Ethical implications are a barrier to translating research to the real world. Health
inequity, such as having fewer recommendations for genetic or lower germline genetic
testing and disease detection for non-white patients, can lead to biased models hindering
or skewing translation into clinical settings [[26],[30],[48]]. Varughese et al., reported that some oncologists expressed ethical concerns with a randomized trial
design [[19]]. In addition, some studies are conducted in single-institution settings, which
limits the generalizability of the model performance [[28]]. Ensuring successful translation may require non-randomized trials, adjusting for
bias, performing multi-institutional models and knowledge representation and considering
the ethical implications of applying precision models.
4.1.5. Infrastructure
Few EHR institutions can allocate sufficient local effort to create a comprehensive
strategy to integrate genomics into the EHR. While vendors have started to address
the gap, it is still early for widespread adoption [[49]]. The current infrastructure must be better equipped to integrate multi-omics data
such as genomics, environmental, or biometric data. Zorn reported that current EHR
systems do not support capturing detailed clinical information required for genetic
assessment [[31]]. Current EHR systems may require the proper infrastructure or standard data containers
to store genetic or environmental data, especially when incorporating multi-omics
data and accounting for security requirements [[37],[42],[50]]. Moreover, patients usually encounter technical issues, whether during the consent
process for genetic testing, being enrolled in trials, or providing SDoH or environmental
data, which require additional infrastructure resources [[43],[51]].

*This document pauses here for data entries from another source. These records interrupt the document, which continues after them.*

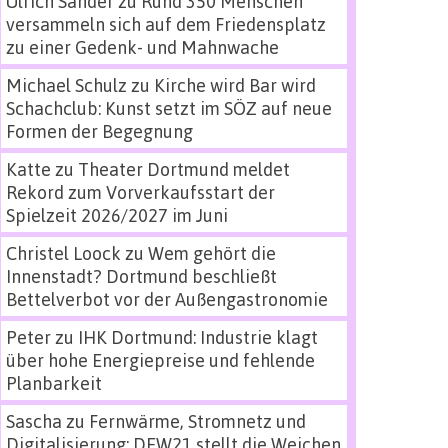
Ulrich Sander
zu
Rund 350 Menschen
versammeln sich auf dem Friedensplatz
zu einer Gedenk- und Mahnwache
Michael Schulz
zu
Kirche wird Bar wird
Schachclub: Kunst setzt im SÖZ auf neue
Formen der Begegnung
Katte
zu
Theater Dortmund meldet
Rekord zum Vorverkaufsstart der
Spielzeit 2026/2027 im Juni
Christel Loock
zu
Wem gehört die
Innenstadt? Dortmund beschließt
Bettelverbot vor der Außengastronomie
Peter
zu
IHK Dortmund: Industrie klagt
über hohe Energiepreise und fehlende
Planbarkeit
Sascha
zu
Fernwärme, Stromnetz und
Digitalisierung: DEW21 stellt die Weichen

Out of 54 papers included for full-text review, 35 studies investigated the usage
of precision medicine in CDS and discussed the possible usages but lacked the implementation
stage. Other reviews and survey studies that examined the implementation of precision
medicine in CDS found fewer implemented CDS tools. In a review that focused on improving
patient outcomes using pharmacogenetic interventions implemented in EHR, the authors
screened 10,725 papers and included 12 papers in the review [[52]].

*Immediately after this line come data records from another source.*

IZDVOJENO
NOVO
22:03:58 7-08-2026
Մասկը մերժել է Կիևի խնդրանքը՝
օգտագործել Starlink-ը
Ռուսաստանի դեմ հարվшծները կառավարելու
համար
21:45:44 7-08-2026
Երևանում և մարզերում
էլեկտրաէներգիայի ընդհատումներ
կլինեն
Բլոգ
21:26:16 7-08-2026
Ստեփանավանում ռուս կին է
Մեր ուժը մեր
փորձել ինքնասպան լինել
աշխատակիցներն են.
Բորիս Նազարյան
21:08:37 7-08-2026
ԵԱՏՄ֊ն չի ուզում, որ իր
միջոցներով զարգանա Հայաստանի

Our scoping review included studies that implemented other aspects of precision medicine,
such as SDoH and individualized risk score. The review has several limitations: first,
the strategy may have missed relevant studies due to the diversity of keywords that
may be attached to articles. Second, we limited our search to studies in PubMed with
full-text access.
5. Conclusion
The implementation of precision medicine in CDS improves the treatment and diagnosis
process. Pharmacogenomics is still the main precision medicine implemented in EHR
with the target to prescribe the right drug. The number of implemented precision medicine
CDS is still low. Knowledge barriers and infrastructure challenges can slow down the
implementation. However, our scoping review demonstrates that additional precision
medicine domains, such as disease risk, clinical referrals, and SDoH, are motivating
the creation of CDS. Future reviews should examine the implementation trends in precision
medicine, particularly beyond the use of genomics data.